Culturally, Indians don’t say no. They don’t refuse. During our first trip together here, we were caught in a bind when we had asked Sathya to work for us one extra day. We later understood that his beating around the bush had to be understood as “no, sorry, I can’t”. Unfortunately, we were dumb and didn’t yet know how to read the subtext. That made for an interesting day where we could hear his wife on the phone yelling at him for not being where she wanted him to be! They also often won’t admit defeat, in fear of losing face. The books I had read about Indian culture before moving here stated that. Experiencing it is, however, rather unsettling.

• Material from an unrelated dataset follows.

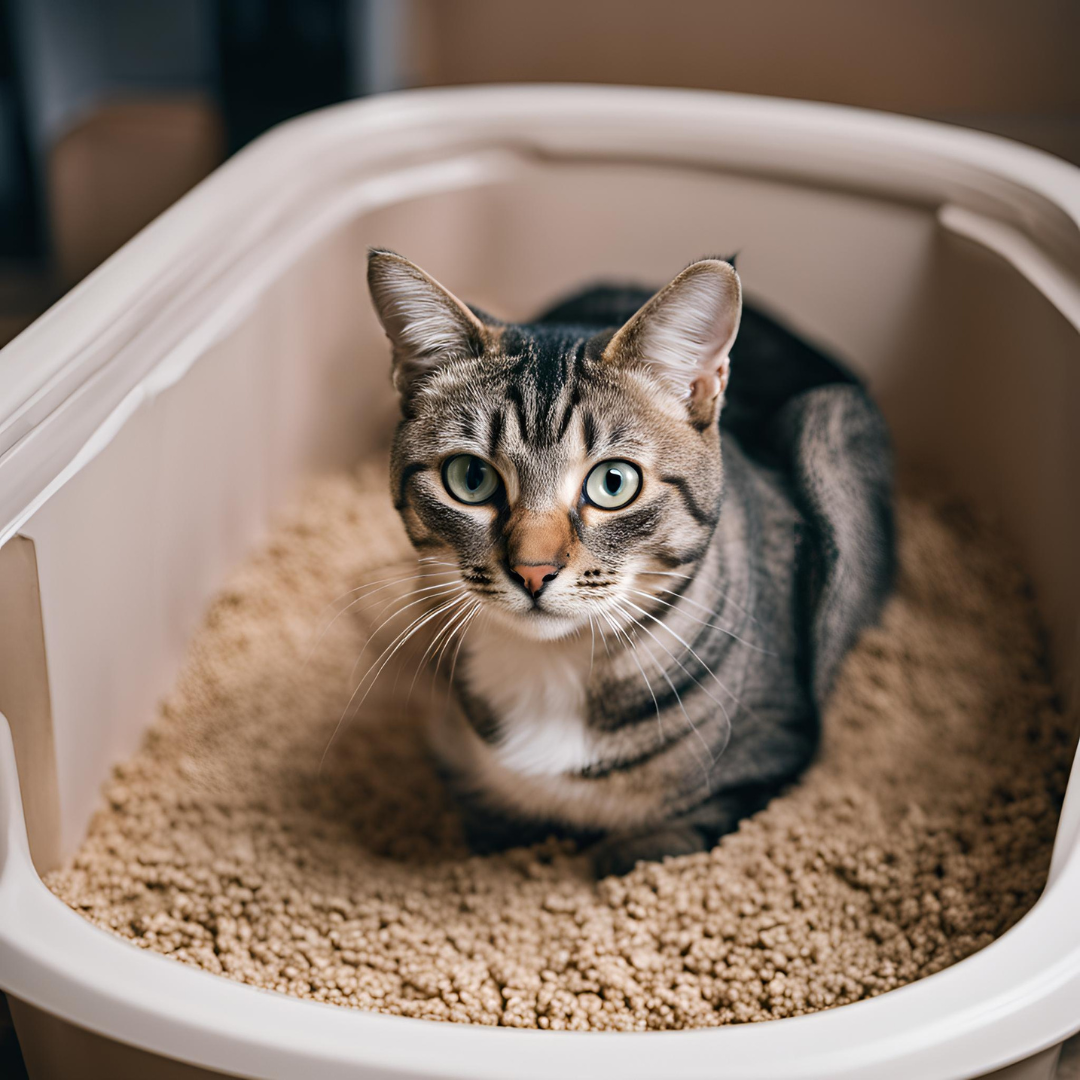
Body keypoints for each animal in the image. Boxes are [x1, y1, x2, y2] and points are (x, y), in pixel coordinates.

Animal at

It ranges from “Madam you were not here when I came to fix the lamp”, to more damaging business claims. Christopher Taylor Barry wrote a rather funny piece in the Huffington post about his experiences. So, for me, saying “No, I will not help you cheat, and if you push me I will call the Dean of your school” is not an option. I have to finagle my way around it. Bear in mind that the acquaintance I am talking about actually has some clout over our life and could rapidly make it difficult if she wanted to.
This morning, the Delhi law minister was arrested for having a fake law degree. I have said it before, I don’t like it when stereotypes come true.
Oh, that is SO sad!!! – Becky
Some of these issues stem from mistakenly thinking that you go to school for a degree, rather than an education and forgetting that tests are there to gauge your understanding of the subject.